I didn’t exactly have my laptop when joining this company. What I had was a laptop with Windows installed, which was bought recently for my brother (cousin) - kind of like a graduation gift from me to him. I explained my situation to my brother and he was nice enough to spare me his new laptop so that I could use it for a month or two to get a paycheck and buy a laptop for me.

It was stressful times. I had a lot of commitments and I wasn’t able to buy a new machine for about 6 months. I feel sorry for getting myself into that situation. But I had no choice but to use the laptop that I got as a gift for my brother for work. I think it was Lenovo IdeaPad 145s. During that time, I was trying to be careful to give the laptop like a new one to my brother. So, I didn’t remove Windows 10 and install Linux as I would do usually. I didn’t install much software. I want to be minimal and was planning for a reset before giving him the laptop.

That is the reason why I kept using Ideapad with Windows at work then. I was able to do the tasks at hand mostly by spinning up a Linux VM on the cloud and using a basic code editor.

My peer engineers in that office were mostly using Thinkpads, XPS, MacBooks, etc. (lucky for them that they were able to afford it on their own. Poor me, haha.)

There was this one engineer to whom I had approached about doubt, I guess. They sounded very brilliant with a lot of subject matter expertise. They were trying to use my laptop. Apparently, they were a ThinkPad fan and they started a discussion on how great ThinkPad was with some other ThinkPad fan who was sitting near me - while there was an I/O delay on my laptop. I guess they pressed a bunch of keys and the IdeaPad didn’t respond quickly as they expected.

Suddenly this brilliant engineer informed me that my IdeaPad is “piece of s*%t” and more heavy words. I felt bad about it. Their words sounded like judging me to be a stupid person for using IdeaPad and Windows. I tried explaining to them that this was a spare machine and I am looking forward to getting a machine of my own. They didn’t seem to care and they just walked away in the middle of the conversation.

I am ok with the “your laptop is not cool” conversation, but I wish that it was not rude. Maybe all that is needed to make this situation non-rude were these:

  1. avoid curse words
  2. ask politely why I preferred this hardware
  3. listen to what I had to tell for 2 minutes

Thanks for listening

Not sure if somebody read this long post till here but if you have read it so far I want to thank you for listening to me. Because that is step 1 of not being rude to somebody.

I am sorry if I have been rude to you in some way in the past. I try very hard to be not rude to anyone. If you feel I have behaved rudely anytime, feel free to talk to me about it. I will ask a polite sorry to you and correct myself. I deeply care about you and our friendship.

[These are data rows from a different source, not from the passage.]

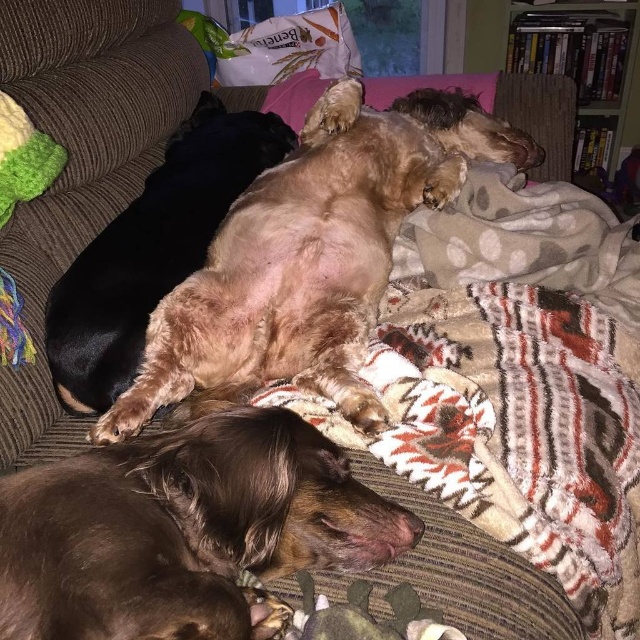
Question: Does fuzzy brown dog at center lie behind green fuzzy toy at left?

Choices:
 (A) no
 (B) yes

Answer: (B)

Question: Is brown fuzzy dog at lower left to the left of fuzzy brown dog at center from the viewer's perspective?

Choices:
 (A) yes
 (B) no

Answer: (A)

Question: Based on their relative distances, which object is farther from the brown fuzzy dog at lower left?

Choices:
 (A) green fuzzy toy at left
 (B) light brown fur at center

Answer: (A)

Question: Which of the following is the farthest from the observer?

Choices:
 (A) fuzzy brown dog at center
 (B) brown fuzzy dog at lower left
 (C) light brown fur at center

Answer: (C)

Question: Can you confirm if fuzzy brown dog at center is positioned to the left of light brown fur at center?

Choices:
 (A) no
 (B) yes

Answer: (A)

Question: Which object is closer to the camera taking this photo?

Choices:
 (A) brown fuzzy dog at lower left
 (B) light brown fur at center
 (C) green fuzzy toy at left
 (D) fuzzy brown dog at center

Answer: (A)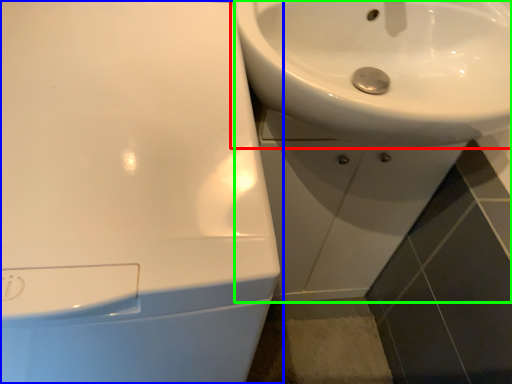
Question: Which object is positioned farthest from sink (highlighted by a red box)? Select from sink (highlighted by a blue box) and sink (highlighted by a green box).

Choices:
 (A) sink
 (B) sink

Answer: (A)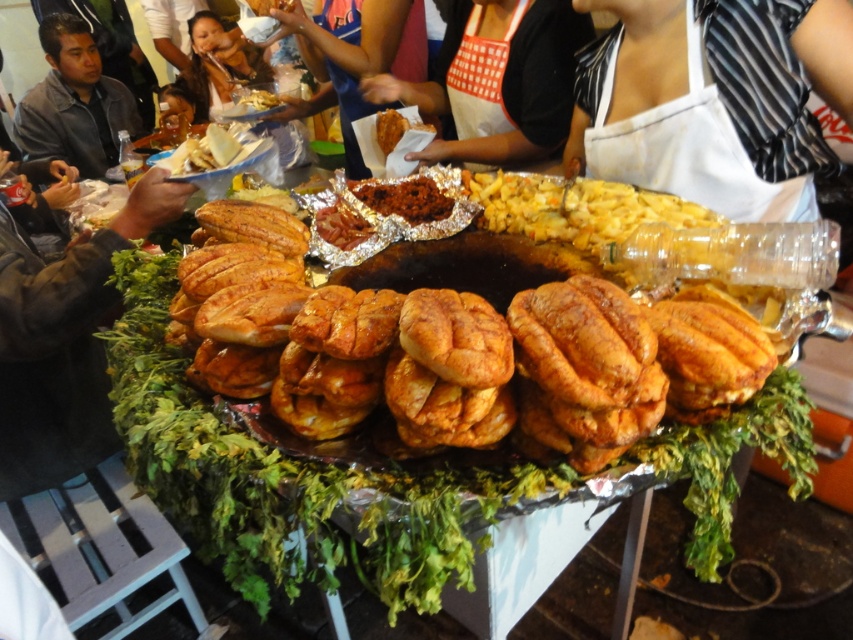
From the picture: You are standing in front of the food stall and want to locate the dark gray shirt at left. Where should you look relative to the grill?

The dark gray shirt at left is located at the coordinates point (74, 102) relative to the grill.

You are a food vendor at the market and need to determine which item is bigger between the golden crispy bread at center and the white apron at center. Which one should you choose?

The golden crispy bread at center is larger in size than the white apron at center, so you should choose the golden crispy bread at center.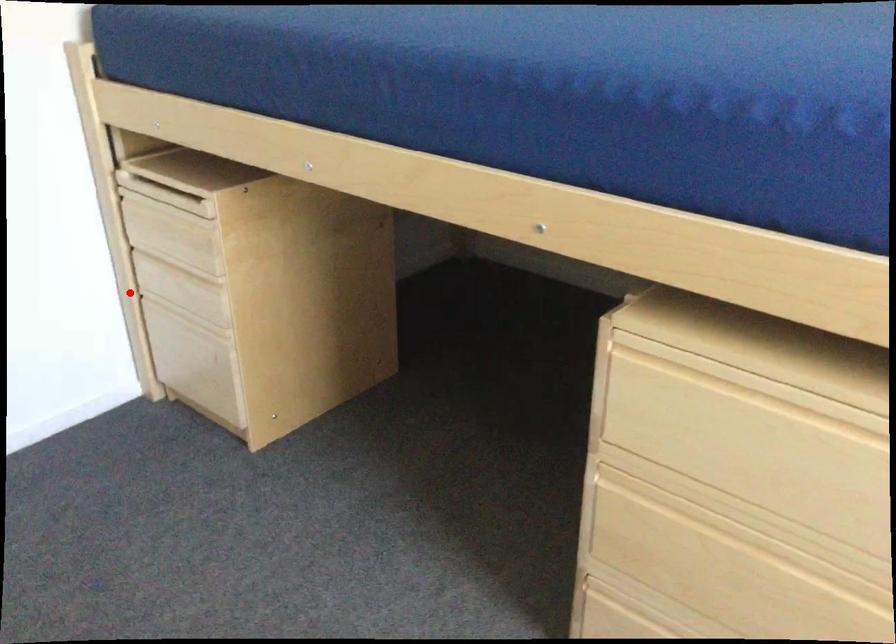
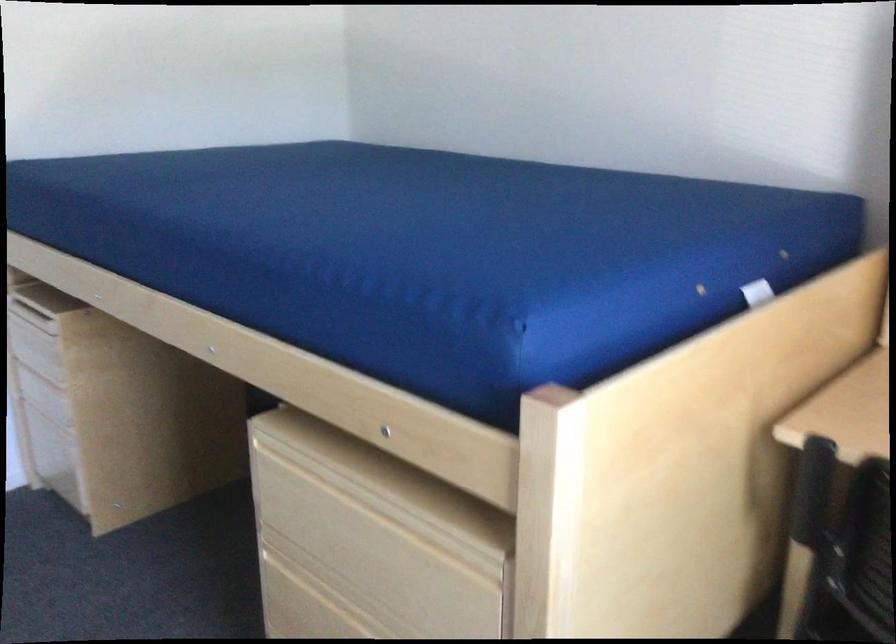
Question: I am providing you with two images of the same scene from different viewpoints. Given a red point in image1, look at the same physical point in image2. Is it:

Choices:
 (A) Closer to the viewpoint
 (B) Farther from the viewpoint

Answer: (B)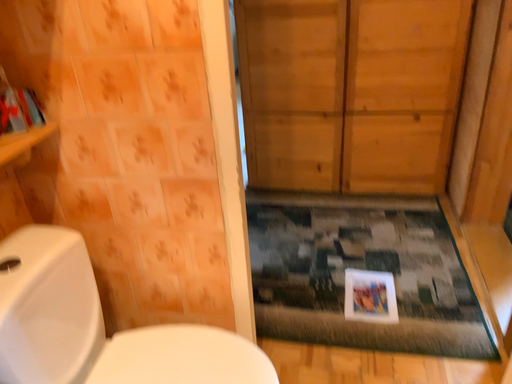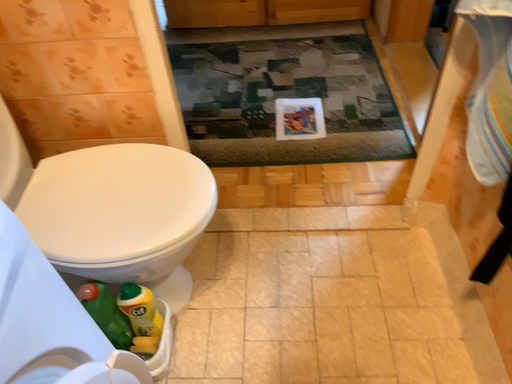
Question: How did the camera likely rotate when shooting the video?

Choices:
 (A) rotated downward
 (B) rotated upward

Answer: (A)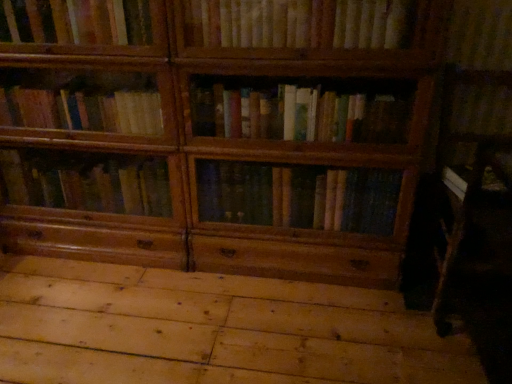
Question: Does wooden bookshelf at upper center appear on the right side of natural wood floor at lower center?

Choices:
 (A) no
 (B) yes

Answer: (B)

Question: Considering the relative sizes of wooden bookshelf at upper center and natural wood floor at lower center in the image provided, is wooden bookshelf at upper center thinner than natural wood floor at lower center?

Choices:
 (A) yes
 (B) no

Answer: (A)

Question: Is wooden bookshelf at upper center not inside natural wood floor at lower center?

Choices:
 (A) no
 (B) yes

Answer: (B)

Question: Is wooden bookshelf at upper center to the left of natural wood floor at lower center from the viewer's perspective?

Choices:
 (A) no
 (B) yes

Answer: (A)

Question: Considering the relative sizes of wooden bookshelf at upper center and natural wood floor at lower center in the image provided, is wooden bookshelf at upper center wider than natural wood floor at lower center?

Choices:
 (A) yes
 (B) no

Answer: (B)

Question: From the image's perspective, is wooden bookshelf at upper center located above natural wood floor at lower center?

Choices:
 (A) yes
 (B) no

Answer: (A)

Question: Is natural wood floor at lower center closer to camera compared to wooden bookshelf at upper center?

Choices:
 (A) no
 (B) yes

Answer: (B)

Question: Is natural wood floor at lower center completely or partially outside of wooden bookshelf at upper center?

Choices:
 (A) yes
 (B) no

Answer: (A)

Question: From a real-world perspective, is natural wood floor at lower center on top of wooden bookshelf at upper center?

Choices:
 (A) no
 (B) yes

Answer: (A)

Question: From the image's perspective, does natural wood floor at lower center appear lower than wooden bookshelf at upper center?

Choices:
 (A) yes
 (B) no

Answer: (A)

Question: Can you see natural wood floor at lower center touching wooden bookshelf at upper center?

Choices:
 (A) no
 (B) yes

Answer: (A)

Question: Can you confirm if natural wood floor at lower center is bigger than wooden bookshelf at upper center?

Choices:
 (A) yes
 (B) no

Answer: (A)

Question: Is natural wood floor at lower center wider or thinner than wooden bookshelf at upper center?

Choices:
 (A) wide
 (B) thin

Answer: (A)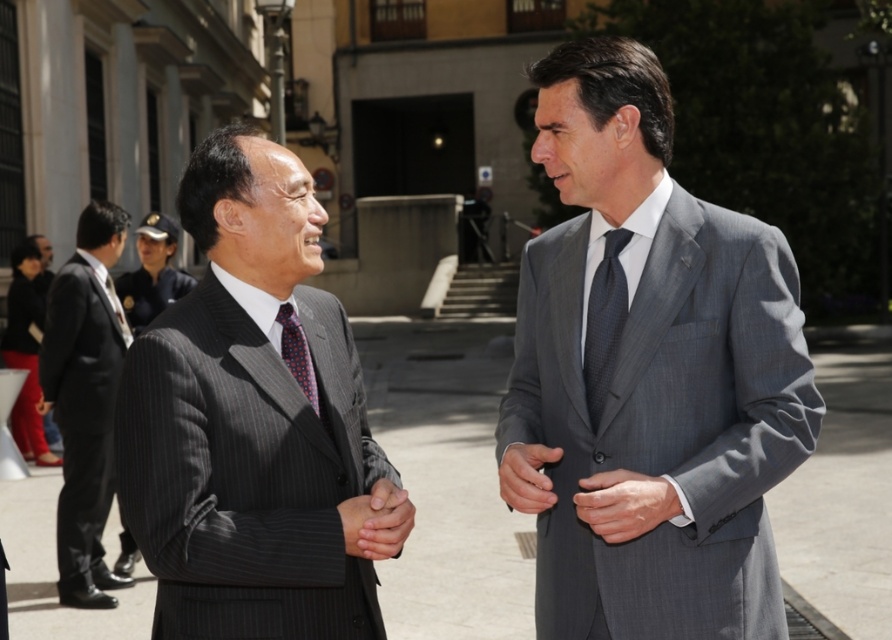
You are a photographer standing at the origin point of the coordinate system. You want to capture a photo of the dark gray pinstripe suit at center. Given that the point marking its location is at coordinate point (253, 422), can you determine if the dark gray pinstripe suit at center is positioned to the right or left of the center point of the image?

The point (253, 422) marks the location of the dark gray pinstripe suit at center. Since the x coordinate is 0.662, which is greater than 0.5, the dark gray pinstripe suit at center is positioned to the right of the center point of the image.

You are standing at the origin point of the coordinate system in the image. You want to approach the black pinstripe suit at left. What are the coordinates you need to move to in order to reach it?

The coordinates to reach the black pinstripe suit at left are at point [85,400].

You are a photographer setting up for a formal event. You need to ensure that the black pinstripe suit at left and the polka dot silk tie at left are both visible in the frame. Given their sizes, which one might require more careful framing to ensure it doesn not get cropped?

The polka dot silk tie at left is smaller than the black pinstripe suit at left, so it might require more careful framing to ensure it doesn not get cropped.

A special sorry to everyone who had been rude to me and found a spot on this blog post. You should probably forget that you read this, just like the way I try to forget the rude moments. I have been quite successful in forgetting bad moments. How do I say, because most of this post is an approximation of what I remember from that rude moment. I forgot most of the bad stuff.

One more thing is, some of these events might not seem rude to someone reading this. But I cried or almost cried in all the above situations. Remember the cultural gaps and workplace diversity. The best we can do is be empathetic to everybody and try respecting what a person might be going through. I wish that no one has to go through this bad feeling of “rudeness” especially at the workplace.


  1. Try not to be rude.
  2. Try hard not to be rude.
  3. Try listening to people and treating them in a good way.
  4. Avoid bad/curse words.
  5. Apologize if you feel that you had been rude to somebody in some way.